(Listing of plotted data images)
Content starts

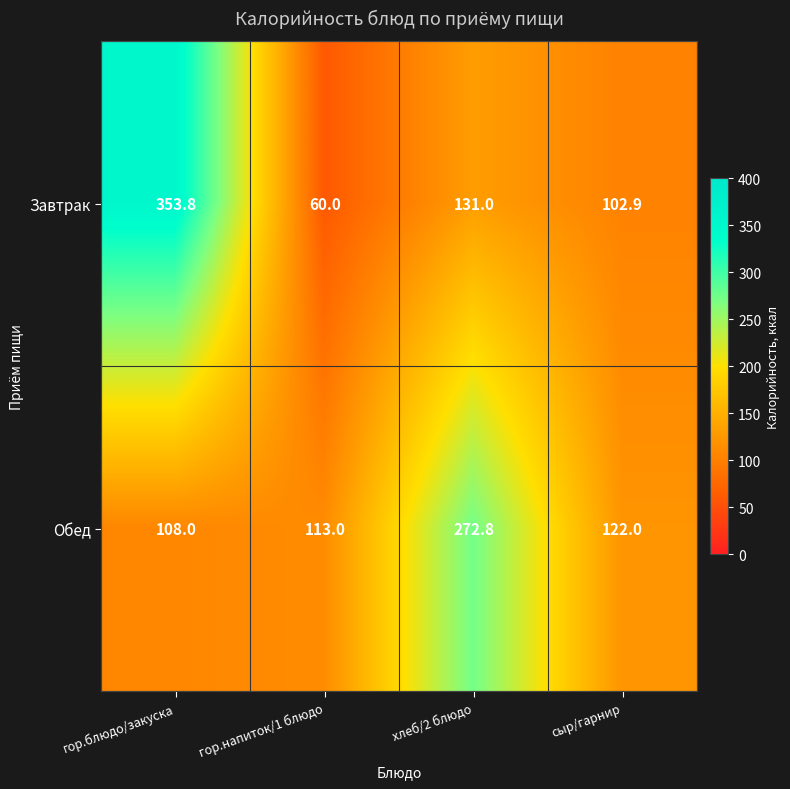

What is the total value across all series at гор.блюдо/закуска?

461.8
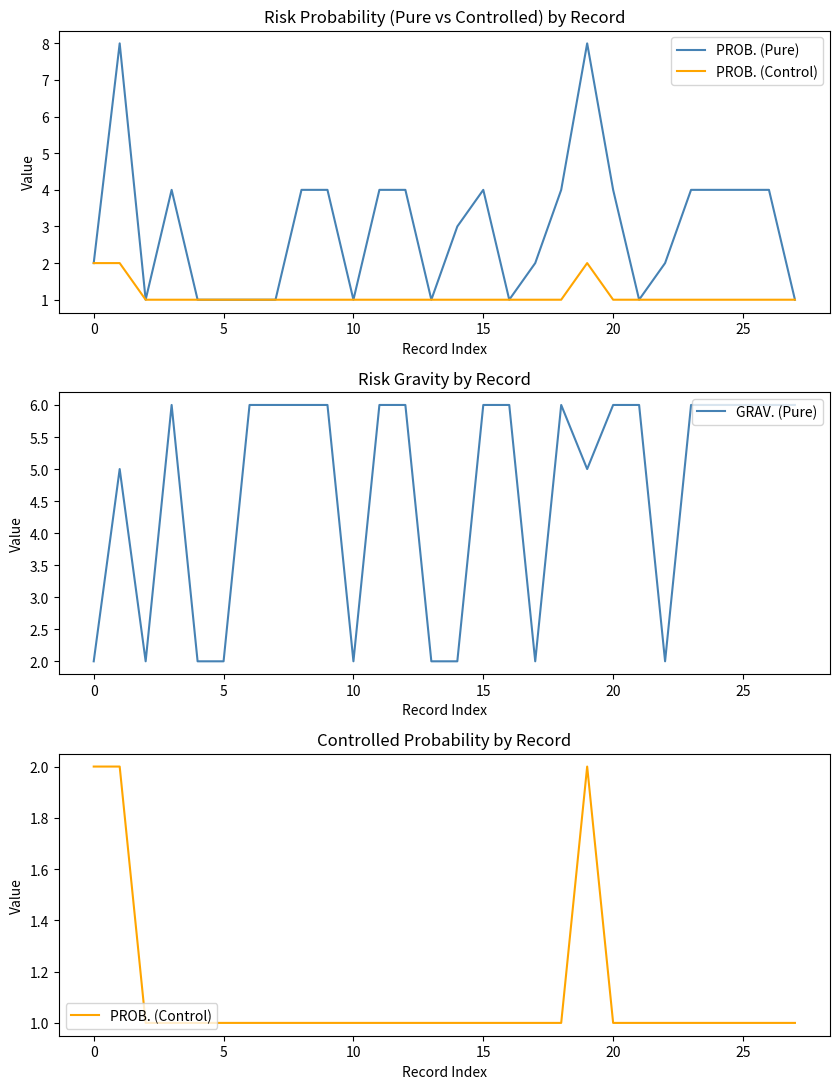

True or false: GRAV. (Pure) and PROB. (Control) intersect in this chart.

False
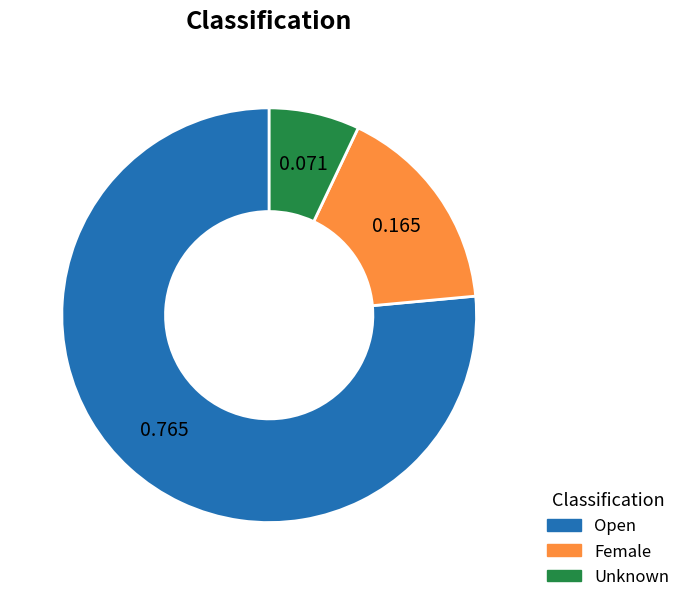

Approximately how many times larger is the value at Female compared to Open?

0.2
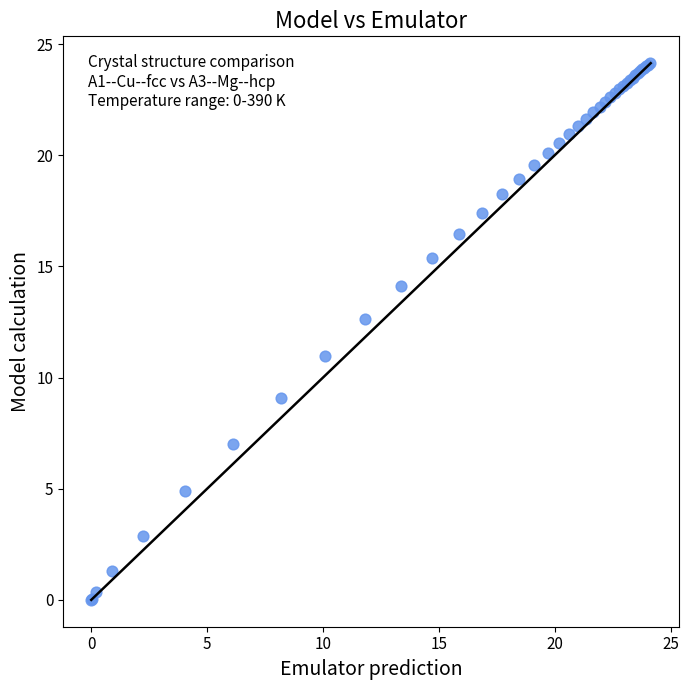

What Y value in the scatter plot is closest to 12?

12.6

Content ends

◆ Try it:
Present the listing above as a Markdown table with the columns "Row" and "Line", numbering each line and omitting blank lines. Leave the pictures out of your answer.

◆ Reply to the task:
| Row | Line |
|---|---|
| 1 | What is the total value across all series at гор.блюдо/закуска? |
| 2 | 461.8 |
| 3 | True or false: GRAV. (Pure) and PROB. (Control) intersect in this chart. |
| 4 | False |
| 5 | Approximately how many times larger is the value at Female compared to Open? |
| 6 | 0.2 |
| 7 | What Y value in the scatter plot is closest to 12? |
| 8 | 12.6 |